Friday, June 6, 2014

Broadway Nails ImPRESS Manicure

I was lucky enough to get to try out the Broadway Nails ImPRESS Manicure through my status as a member of Influenster. I was provided with a free sample of the product in order to provide a review.

I have repulsively short nails. Really, it's embarrassing. I have an extremely hard time not biting the hell out of them. Sometimes I convince myself that I'm not going to do it, and I manage to grow them to normal people lengths and feel really, obnoxiously proud of myself for a few days. I paint them (I have a stupid big nailpolish collection, ask anyone) and file them... and then there's a particularly harrowing episode of Orphan Black or something, and I'm right back to where I started.

Enter Broadway Nails ImPRESS Manicure, the most realistic fake nails I've ever seen. They come in a perfectly adorable case shaped like a bottle of nailpolish, and each bottle contains 24 fake nails, so you're sure to find ones to fit each finger. They currently have over 40 different shades and patterns available, as well as 2 options for your toenails! I was given "Control Freak" and "Working Girl" to test out.
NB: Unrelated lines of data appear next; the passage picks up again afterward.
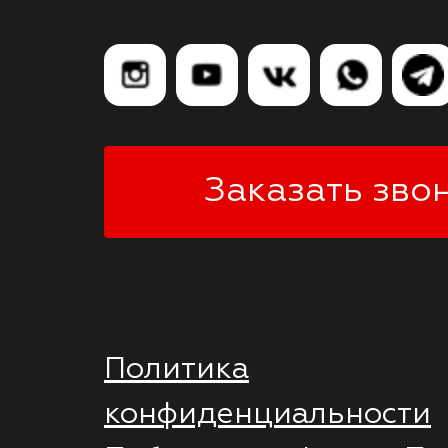
Заказать зво
Политика
конфиденциальности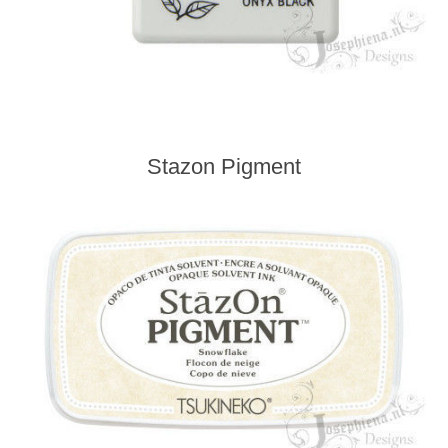
Stazon Pigment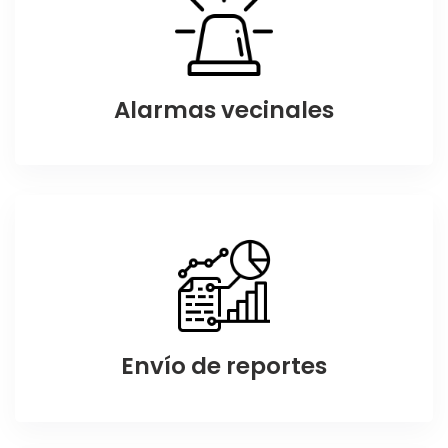
Alarmas vecinales
Envío de reportes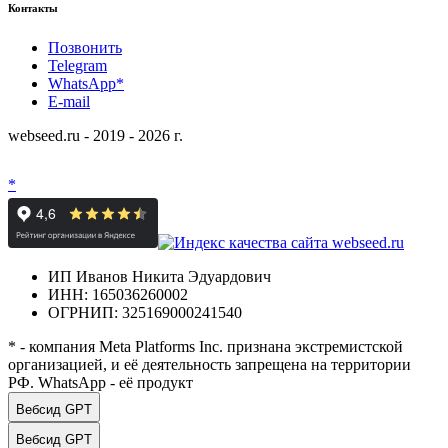
Контакты
Позвонить
Telegram
WhatsApp*
E-mail
webseed.ru - 2019 - 2026 г.
*
ИП Иванов Никита Эдуардович
ИНН: 165036260002
ОГРНИП: 325169000241540
* - компания Meta Platforms Inc. признана экстремистской
организацией, и её деятельность запрещена на территории
РФ. WhatsApp - её продукт
Вебсид GPT
Вебсид GPT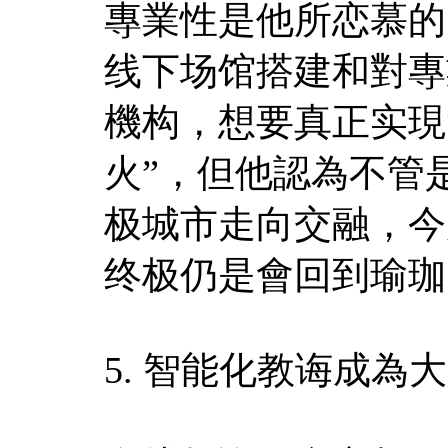
專業性是他所恋慕的
线下场馆搭建和對專
機构，想要真正实現
火”，但他認為不管
极城市走向交融，今
终极仍是會回到瑜珈
5. 智能化教诲成為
The nails could not be easier or quicker to apply. All you need to do is figure out which sizes you want to work with, pull the backings off, and press them firmly to your own nails. No glue, no trimming, no mess. I've never personally bothered with fake nails much in the past for two reasons: One, the mess, and two, the look. The ImPRESS manicure definitely eliminates reason one. If a few plastic backings are too much of a problem for you to handle, then I'd wager you've got bigger issues at hand. And reason number two is nicely taken care of as well: These babies look real.
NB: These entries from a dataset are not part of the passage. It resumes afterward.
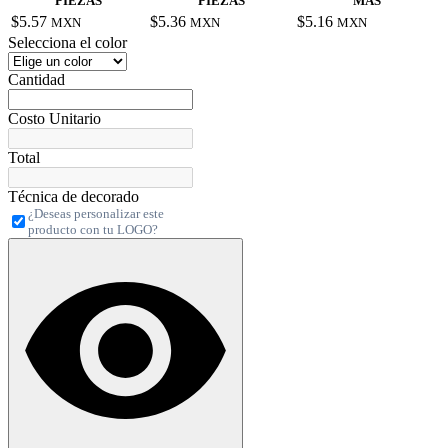
PIEZAS
PIEZAS
MÁS
$5.57
$5.36
$5.16
MXN
MXN
MXN
Selecciona el color
Cantidad
Costo Unitario
Total
Técnica de decorado
¿Deseas personalizar este
producto con tu LOGO?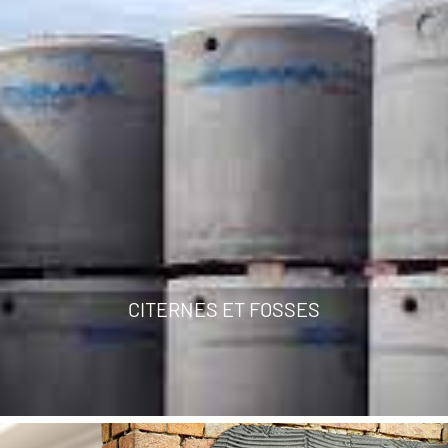
CITERNES ET FOSSES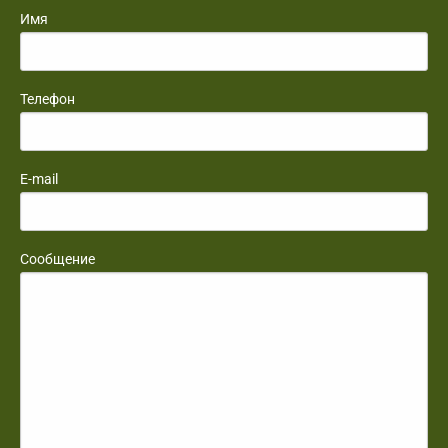
Имя
Телефон
E-mail
Сообщение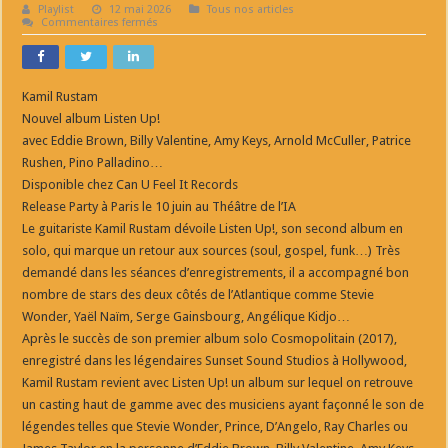
Playlist
12 mai 2026
Tous nos articles
sur
Commentaires fermés
Kamil
Rustam
Nouvel
album
Listen
Kamil Rustam
Up!
Nouvel album Listen Up!
avec Eddie Brown, Billy Valentine, Amy Keys, Arnold McCuller, Patrice
Rushen, Pino Palladino…
Disponible chez Can U Feel It Records
Release Party à Paris le 10 juin au Théâtre de l’IA
Le guitariste Kamil Rustam dévoile Listen Up!, son second album en
solo, qui marque un retour aux sources (soul, gospel, funk…) Très
demandé dans les séances d’enregistrements, il a accompagné bon
nombre de stars des deux côtés de l’Atlantique comme Stevie
Wonder, Yaël Naïm, Serge Gainsbourg, Angélique Kidjo…
Après le succès de son premier album solo Cosmopolitain (2017),
enregistré dans les légendaires Sunset Sound Studios à Hollywood,
Kamil Rustam revient avec Listen Up! un album sur lequel on retrouve
un casting haut de gamme avec des musiciens ayant façonné le son de
légendes telles que Stevie Wonder, Prince, D’Angelo, Ray Charles ou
Most store-bought fake nails are ridiculously long and strangely shaped. They scream plastic from a mile away. When I uploaded a photo of my ImPRESS manicure to my facebook, I had a friend say that she didn't even realize that they were fake nails until I explained it to her. They're not silly long, they look like nails that a real person could actually grow. They're natural looking and wouldn't give an onlooker a moment's pause as to their veracity. With those two conditions met, I am officially a fan.
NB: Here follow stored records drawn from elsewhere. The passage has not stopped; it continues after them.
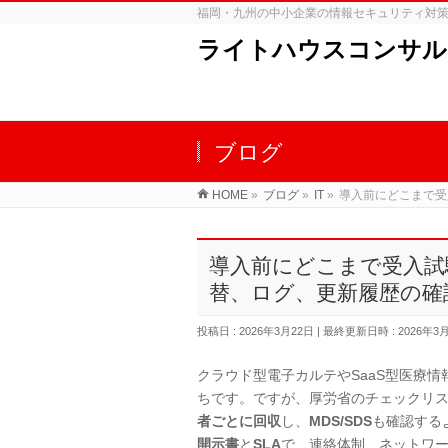
福岡・九州の中小企業の情報セキュリティ対
ライトハウスコンサル
ブログ
HOME
»
ブログ
»
IT
»
導入前にどこまで受
導入前にどこまで受入試
替、ログ、更新履歴の確
投稿日 : 2026年3月22日
最終更新日時 : 2026年3
クラウド型電子カルテやSaaS型医療
ちです。ですが、厚労省のチェックリ
者ごとに回収
し、
MDS/SDS
も確認する
開示書
と
SLA
で、連絡体制、ネットワ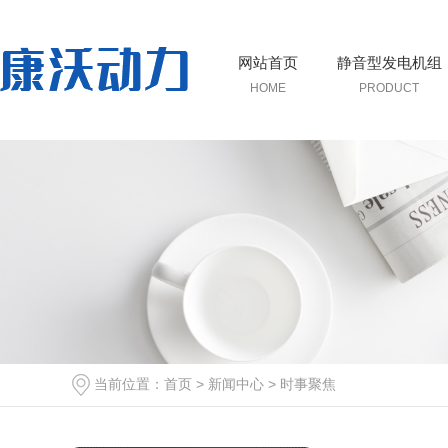
网站首页
静音型发电机组
HOME
PRODUCT
当前位置：
首页
>
新闻中心
>
时事聚焦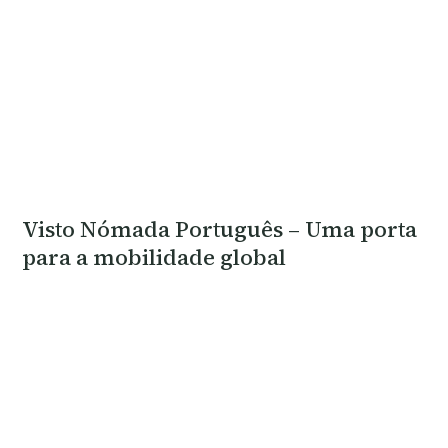
Visto Nómada Português – Uma porta
para a mobilidade global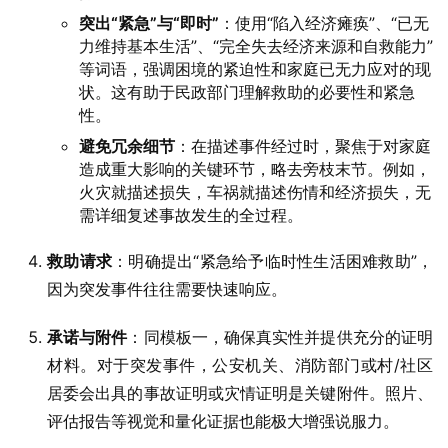
突出“紧急”与“即时”
：使用“陷入经济瘫痪”、“已无
力维持基本生活”、“完全失去经济来源和自救能力”
等词语，强调困境的紧迫性和家庭已无力应对的现
状。这有助于民政部门理解救助的必要性和紧急
性。
避免冗余细节
：在描述事件经过时，聚焦于对家庭
造成重大影响的关键环节，略去旁枝末节。例如，
火灾就描述损失，车祸就描述伤情和经济损失，无
需详细复述事故发生的全过程。
救助请求
：明确提出“紧急给予临时性生活困难救助”，
因为突发事件往往需要快速响应。
承诺与附件
：同模板一，确保真实性并提供充分的证明
材料。对于突发事件，公安机关、消防部门或村/社区
居委会出具的事故证明或灾情证明是关键附件。照片、
评估报告等视觉和量化证据也能极大增强说服力。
Now another aspect that Broadway likes to talk about is the longevity of the nails. They claim that the nails can last up to a week without falling off, and I believe them! I do! That just wasn't my experience. As the busy mother of two ridiculously active kids under two, there was no way these things were staying on. No matter how hard I pressed, or how much I avoided physically intensive labour, it was simply not happenin'. Between changing some scary deuces and pushing that carseat unlatch button (why is it always that stupid button?), I was sporting several missing nails within a few hours. The theory was also floated that because I have such abysmally short real nails, the fake ones had less to grab onto and thus didn't adhere as efficiently. Regardless, they didn't last a fraction as long as I was hoping they would.

Tl;dr, these babies look great, are easy to manage, but don't necessarily stand up to the test of toddler. I would buy them, but only for use on very special, kid-free occasions.